Notes from the show floor:
- Kohler probably scored the biggest buzz with its two new towable 500 kW generator offerings: a Tier 4 Final diesel that does not require DEF and a propane-fueled version with four onboard tanks. Perfect for the oilfield.
- Bomag has lightened its 60 and 65 tampers with a new design using only one thrust rod. It's new 900- and 1,000-pound reversible plates can be fitted with a narrower plate for trench work.
- Polaris wants to do more business with rental with its Brute utility vehicles, available with basic, hydraulic or full PTO attachment gear. They feature a hydrostatic transmission and convenient floor treadles for quickly switching between forward and reverse.
- Got dirty dishes? You are going to need a lot of them to keep a Meiko commercial washer busy. One of the models this German manufacturer was showing off is capable of processing up to 10,000 pieces per hour. With user handles painted a shade of blue that colour-blind people are able to see and doors engineered to prevent hot water drips, the Germans have once again thought everything.
- Schaefer Ventilation says it listened to the rental industry when it designed its new VersaKool drum fan to be narrower and easily stackable, with the wheels situated inside the fan cover profile.

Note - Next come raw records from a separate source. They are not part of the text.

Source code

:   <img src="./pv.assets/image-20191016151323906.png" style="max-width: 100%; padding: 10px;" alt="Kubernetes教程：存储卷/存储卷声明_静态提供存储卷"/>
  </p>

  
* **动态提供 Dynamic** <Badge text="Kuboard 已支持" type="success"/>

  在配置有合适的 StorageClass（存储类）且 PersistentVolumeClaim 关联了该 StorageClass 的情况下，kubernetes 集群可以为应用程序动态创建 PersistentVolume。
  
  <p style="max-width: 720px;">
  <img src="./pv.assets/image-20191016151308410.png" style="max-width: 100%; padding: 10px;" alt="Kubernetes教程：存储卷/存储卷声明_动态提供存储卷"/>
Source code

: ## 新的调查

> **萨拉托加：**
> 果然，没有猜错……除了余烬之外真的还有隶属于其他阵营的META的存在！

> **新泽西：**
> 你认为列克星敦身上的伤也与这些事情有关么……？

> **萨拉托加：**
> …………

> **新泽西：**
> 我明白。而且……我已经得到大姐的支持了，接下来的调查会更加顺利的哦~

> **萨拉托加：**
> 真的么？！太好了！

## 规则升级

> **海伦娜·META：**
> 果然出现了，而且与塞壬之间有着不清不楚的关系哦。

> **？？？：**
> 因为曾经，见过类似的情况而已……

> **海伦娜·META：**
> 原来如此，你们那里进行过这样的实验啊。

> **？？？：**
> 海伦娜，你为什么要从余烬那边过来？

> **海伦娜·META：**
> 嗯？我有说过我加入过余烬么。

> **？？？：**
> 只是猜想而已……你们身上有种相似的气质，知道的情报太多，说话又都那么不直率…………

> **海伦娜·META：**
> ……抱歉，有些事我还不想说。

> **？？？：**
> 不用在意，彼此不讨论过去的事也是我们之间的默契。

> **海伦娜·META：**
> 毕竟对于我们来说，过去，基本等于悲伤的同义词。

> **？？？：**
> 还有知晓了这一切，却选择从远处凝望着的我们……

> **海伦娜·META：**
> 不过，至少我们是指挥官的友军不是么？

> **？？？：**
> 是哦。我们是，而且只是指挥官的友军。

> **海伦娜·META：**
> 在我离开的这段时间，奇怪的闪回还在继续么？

It's HotShot tiltable fan is designed for use with a heater for bedbug remediation and can withstand up to 150-degree temperatures. The 60-year-old manufacturer also has a number of misting options, including a tent cooling system that forces cold air to the top of the tent rather than trying to cool from the ground up.
- Paladin had its usual lineup of creative vehicle attachments, including the awesome Land Shark that can chew up eight-inch trees. New at the show was a gripper for lifting bricks, boulders and other hard landscaping materials, a grapple with forks for lifting brush and other odd-shaped loads and a brush cutter than attaches to the end of an excavator for hard-to reach areas such as ditches and steep slopes.
- Toro was showing its re-branded Pro Sneak vibratory plow, an updated version of the popular Aztec design. Users can trench and bury cable, pipe or tile all in one pass. Toro also has a new line of powerful stump grinders.
- Strattec is the company that makes the key fobs your car dealer charges you $300 for. They can put the same technology into your construction equipment, preventing thieves from being able to start the machinery without the RFID-coded key. They can provide a master key for you that will activate any item in your fleet when the customer loses the key.
- General makes nifty devices to save contractors' and homeowners' backs from the torturous work of lifting old flooring. One simple unit holds any regular hand grinder against the floor while the operator stands comfortably, moving the tool about with wheels and ergonomic handles. Another more professional-grade version features powerful chisels for lifting tile.
- Chicago Pneumatic is fitting into the group that owns Atlas Copco and American Pneumatic as the "better" part of its "good, better, best" product tiers (with Atlas Copco being the "best"). It launched at the show a complete line of concrete equipment including pokers, vibrators, screeds, floor saws, rails systems and more. Riding trowels are promised for the near future.
- Takeuchi makes a solid little wheel loader with some simple controls and heavy-duty hydraulics. Perfect for landscaping in back yards.
- OEM Data is one of those low-profile tech companies that makes a lot of the stuff other people use. Their bread-and-butter is GPS tracking systems, but their real strength is custom projects wiring up entire fleets for remote data gathering. Is the equipment working in a remote area with no cell coverage? No problem, OEM can rig up a local WiFi network to track fuel use, time of use, location and just about anything else the user wants to know.